More fundamentally, banking and accounting could hardly have developed without a numeral system that permits the expression of large quantities in a compact form, and a mechanism for the easy calculation of interest. Whereas previously, merchants were limited to performing simple transactional calculations using their (impressively advanced) finger method or an abacus (once reintroduced by Sylvester, of course), the sort of record-keeping required by bankers who accepted funds on deposit, and then lent or invested the money, required a lasting and compact notation, which the Hindu-Arabic system provided. One can hardly imagine what coding with roman numerals would have looked like!

We can see Sylvester as a forerunner, ahead of his time, who paved the way for the eventual spread of numeracy and learning. Restricted by the blinkers of the backwards society he operated in, his intellect and humanism stuck out like a sore erudite thumb. Even rising to the highest position at the head of the most powerful institution in Europe did not help him or legitimize his ideas, but only further entrenched suspicion and resentment across a number of groups. The august historian Hallam wrote that in the 500 years between the 6th and 11th centuries, Gerbert AKA Sylvester was one of only two serious intellectual lights that shone in Europe. It is precisely the context of Europe’s intellectual deficit and inflexibility that shows our protagonist to be so remarkable.

Similar parallels might be drawn with other waves of computing languages that have revolutionized computing since then. Take for instance, the introduction of C—born from the work of Dennis Ritchie at Bell Laboratories in 1972. As the original “high-level” programming language that replaced assembly language (and the rote punching of paper tape cards encoded with hand-written code that came before), C became the language of Unix and the de facto standard across the budding computer industry. Today, it’s considered to be the language that made nearly all languages that came after it possible. It makes one wonder if there are similar quantum leaps in innovation still in store, waiting to be unlocked by new languages that enable the conceptualization and execution of computation in novel ways.
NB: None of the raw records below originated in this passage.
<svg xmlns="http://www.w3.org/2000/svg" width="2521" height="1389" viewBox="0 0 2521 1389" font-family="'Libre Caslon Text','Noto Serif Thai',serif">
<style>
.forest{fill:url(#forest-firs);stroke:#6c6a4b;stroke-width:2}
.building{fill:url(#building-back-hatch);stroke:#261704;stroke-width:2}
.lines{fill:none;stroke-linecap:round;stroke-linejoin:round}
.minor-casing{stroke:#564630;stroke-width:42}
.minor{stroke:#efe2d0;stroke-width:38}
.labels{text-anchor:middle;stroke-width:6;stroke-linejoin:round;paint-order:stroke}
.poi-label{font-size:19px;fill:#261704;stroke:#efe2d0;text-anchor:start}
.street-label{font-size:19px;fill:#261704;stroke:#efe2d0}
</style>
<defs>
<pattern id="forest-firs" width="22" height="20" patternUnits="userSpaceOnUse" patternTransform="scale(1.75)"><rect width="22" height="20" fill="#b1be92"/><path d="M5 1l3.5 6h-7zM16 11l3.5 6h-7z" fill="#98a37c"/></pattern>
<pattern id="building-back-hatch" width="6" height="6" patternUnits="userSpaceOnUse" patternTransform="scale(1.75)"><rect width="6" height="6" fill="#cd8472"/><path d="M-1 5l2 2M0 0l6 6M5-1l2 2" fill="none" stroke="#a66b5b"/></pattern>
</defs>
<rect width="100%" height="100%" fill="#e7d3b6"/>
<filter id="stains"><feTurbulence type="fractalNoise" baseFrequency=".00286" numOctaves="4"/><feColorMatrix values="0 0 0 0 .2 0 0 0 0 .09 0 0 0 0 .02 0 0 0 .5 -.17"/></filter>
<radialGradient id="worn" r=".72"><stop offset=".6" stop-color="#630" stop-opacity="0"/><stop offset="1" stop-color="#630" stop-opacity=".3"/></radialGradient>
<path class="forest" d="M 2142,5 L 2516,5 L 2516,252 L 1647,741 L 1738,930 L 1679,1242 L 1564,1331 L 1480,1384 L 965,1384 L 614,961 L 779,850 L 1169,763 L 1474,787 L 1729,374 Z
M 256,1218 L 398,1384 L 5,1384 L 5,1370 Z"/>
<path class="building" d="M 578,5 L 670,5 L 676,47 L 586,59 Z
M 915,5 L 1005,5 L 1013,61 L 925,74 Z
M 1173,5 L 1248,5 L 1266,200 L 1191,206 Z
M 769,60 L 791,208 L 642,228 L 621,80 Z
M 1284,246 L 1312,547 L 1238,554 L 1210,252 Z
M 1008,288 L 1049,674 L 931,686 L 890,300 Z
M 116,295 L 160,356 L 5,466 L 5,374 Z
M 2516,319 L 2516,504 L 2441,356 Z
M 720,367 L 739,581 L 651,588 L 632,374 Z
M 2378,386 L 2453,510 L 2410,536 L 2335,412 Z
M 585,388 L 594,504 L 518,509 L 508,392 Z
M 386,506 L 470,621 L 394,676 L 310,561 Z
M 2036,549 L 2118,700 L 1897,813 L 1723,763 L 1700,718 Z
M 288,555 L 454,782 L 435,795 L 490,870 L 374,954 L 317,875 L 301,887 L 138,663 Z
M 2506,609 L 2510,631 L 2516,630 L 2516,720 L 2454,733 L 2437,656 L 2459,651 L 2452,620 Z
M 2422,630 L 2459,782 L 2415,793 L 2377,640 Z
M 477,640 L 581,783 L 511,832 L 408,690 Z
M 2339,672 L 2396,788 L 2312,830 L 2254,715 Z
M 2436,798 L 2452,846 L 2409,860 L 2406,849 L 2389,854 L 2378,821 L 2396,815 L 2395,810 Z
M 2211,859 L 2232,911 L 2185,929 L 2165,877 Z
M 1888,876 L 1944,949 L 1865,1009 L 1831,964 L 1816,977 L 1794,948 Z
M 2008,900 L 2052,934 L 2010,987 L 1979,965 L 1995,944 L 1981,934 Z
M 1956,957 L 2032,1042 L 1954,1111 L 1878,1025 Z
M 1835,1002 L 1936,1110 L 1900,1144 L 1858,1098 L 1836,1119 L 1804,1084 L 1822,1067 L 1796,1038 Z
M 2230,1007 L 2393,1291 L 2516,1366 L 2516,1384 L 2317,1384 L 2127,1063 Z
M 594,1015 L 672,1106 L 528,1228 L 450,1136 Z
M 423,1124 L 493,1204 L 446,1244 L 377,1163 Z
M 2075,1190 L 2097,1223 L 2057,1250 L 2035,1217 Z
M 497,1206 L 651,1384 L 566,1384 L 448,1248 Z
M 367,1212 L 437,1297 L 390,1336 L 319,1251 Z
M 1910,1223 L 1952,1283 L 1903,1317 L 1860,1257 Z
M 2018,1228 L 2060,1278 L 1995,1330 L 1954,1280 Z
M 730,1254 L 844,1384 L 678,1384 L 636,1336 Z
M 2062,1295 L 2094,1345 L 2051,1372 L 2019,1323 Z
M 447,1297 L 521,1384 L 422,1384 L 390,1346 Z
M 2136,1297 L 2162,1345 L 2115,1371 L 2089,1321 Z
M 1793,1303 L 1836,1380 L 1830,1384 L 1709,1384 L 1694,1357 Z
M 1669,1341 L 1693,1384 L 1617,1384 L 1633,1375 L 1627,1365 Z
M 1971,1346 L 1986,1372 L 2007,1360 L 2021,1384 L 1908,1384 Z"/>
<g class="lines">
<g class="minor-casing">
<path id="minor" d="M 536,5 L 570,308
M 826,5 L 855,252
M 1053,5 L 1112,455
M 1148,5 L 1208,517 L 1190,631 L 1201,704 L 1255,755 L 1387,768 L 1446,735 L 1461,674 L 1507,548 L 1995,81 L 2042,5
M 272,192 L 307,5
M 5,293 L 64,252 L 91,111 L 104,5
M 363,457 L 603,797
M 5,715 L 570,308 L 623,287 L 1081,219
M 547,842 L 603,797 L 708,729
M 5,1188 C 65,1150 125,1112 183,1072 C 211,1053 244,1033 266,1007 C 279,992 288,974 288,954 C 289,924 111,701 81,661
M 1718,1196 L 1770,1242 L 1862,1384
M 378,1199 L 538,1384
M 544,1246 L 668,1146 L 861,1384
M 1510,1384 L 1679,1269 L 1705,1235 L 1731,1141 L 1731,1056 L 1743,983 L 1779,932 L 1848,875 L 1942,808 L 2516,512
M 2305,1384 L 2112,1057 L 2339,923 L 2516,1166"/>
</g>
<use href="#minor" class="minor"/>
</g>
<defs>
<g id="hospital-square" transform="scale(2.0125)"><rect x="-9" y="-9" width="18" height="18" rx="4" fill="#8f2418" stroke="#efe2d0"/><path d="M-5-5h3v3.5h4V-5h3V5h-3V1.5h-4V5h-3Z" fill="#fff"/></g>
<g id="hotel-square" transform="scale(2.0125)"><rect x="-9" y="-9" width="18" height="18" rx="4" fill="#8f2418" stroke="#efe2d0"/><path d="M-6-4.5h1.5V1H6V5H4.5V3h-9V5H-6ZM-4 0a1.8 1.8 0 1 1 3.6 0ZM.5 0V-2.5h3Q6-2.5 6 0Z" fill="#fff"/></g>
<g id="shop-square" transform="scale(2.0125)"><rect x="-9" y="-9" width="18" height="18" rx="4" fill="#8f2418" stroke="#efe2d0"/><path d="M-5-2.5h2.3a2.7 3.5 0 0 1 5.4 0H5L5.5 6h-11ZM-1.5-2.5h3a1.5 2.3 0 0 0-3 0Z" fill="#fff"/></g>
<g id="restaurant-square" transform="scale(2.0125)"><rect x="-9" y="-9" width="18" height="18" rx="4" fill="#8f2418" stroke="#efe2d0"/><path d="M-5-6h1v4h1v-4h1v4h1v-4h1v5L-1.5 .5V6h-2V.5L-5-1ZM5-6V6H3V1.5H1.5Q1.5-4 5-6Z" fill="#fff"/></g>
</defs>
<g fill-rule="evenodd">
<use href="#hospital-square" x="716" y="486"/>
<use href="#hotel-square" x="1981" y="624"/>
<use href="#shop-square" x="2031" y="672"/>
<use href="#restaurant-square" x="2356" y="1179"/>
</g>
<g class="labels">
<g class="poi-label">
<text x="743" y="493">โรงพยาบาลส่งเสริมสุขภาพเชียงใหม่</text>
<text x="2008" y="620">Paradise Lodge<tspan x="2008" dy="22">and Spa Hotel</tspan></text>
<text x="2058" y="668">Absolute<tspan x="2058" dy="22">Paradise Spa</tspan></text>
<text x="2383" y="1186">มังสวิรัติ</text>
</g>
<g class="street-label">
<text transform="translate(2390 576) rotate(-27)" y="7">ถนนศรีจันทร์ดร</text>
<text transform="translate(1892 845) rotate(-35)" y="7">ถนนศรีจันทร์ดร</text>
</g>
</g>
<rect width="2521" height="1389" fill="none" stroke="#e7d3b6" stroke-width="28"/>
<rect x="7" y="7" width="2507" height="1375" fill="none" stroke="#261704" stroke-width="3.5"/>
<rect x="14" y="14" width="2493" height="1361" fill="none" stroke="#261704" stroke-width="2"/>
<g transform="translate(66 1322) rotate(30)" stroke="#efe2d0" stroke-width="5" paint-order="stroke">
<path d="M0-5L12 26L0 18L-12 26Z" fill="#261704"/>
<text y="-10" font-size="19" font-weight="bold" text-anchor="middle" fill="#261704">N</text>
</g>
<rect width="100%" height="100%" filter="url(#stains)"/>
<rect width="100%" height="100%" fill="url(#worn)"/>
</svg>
Ultimately, we remember Sylvester II as one of Europe’s greatest teachers, and an early bridge allowing the interchange of knowledge from East to West, which would in due time bring Europe from the Dark Ages, seated on the ashes of its former Roman glory, and at the edge of the civilized world, to the world’s economic center for centuries to come, and the jumping point for an economic system that spans the globe today.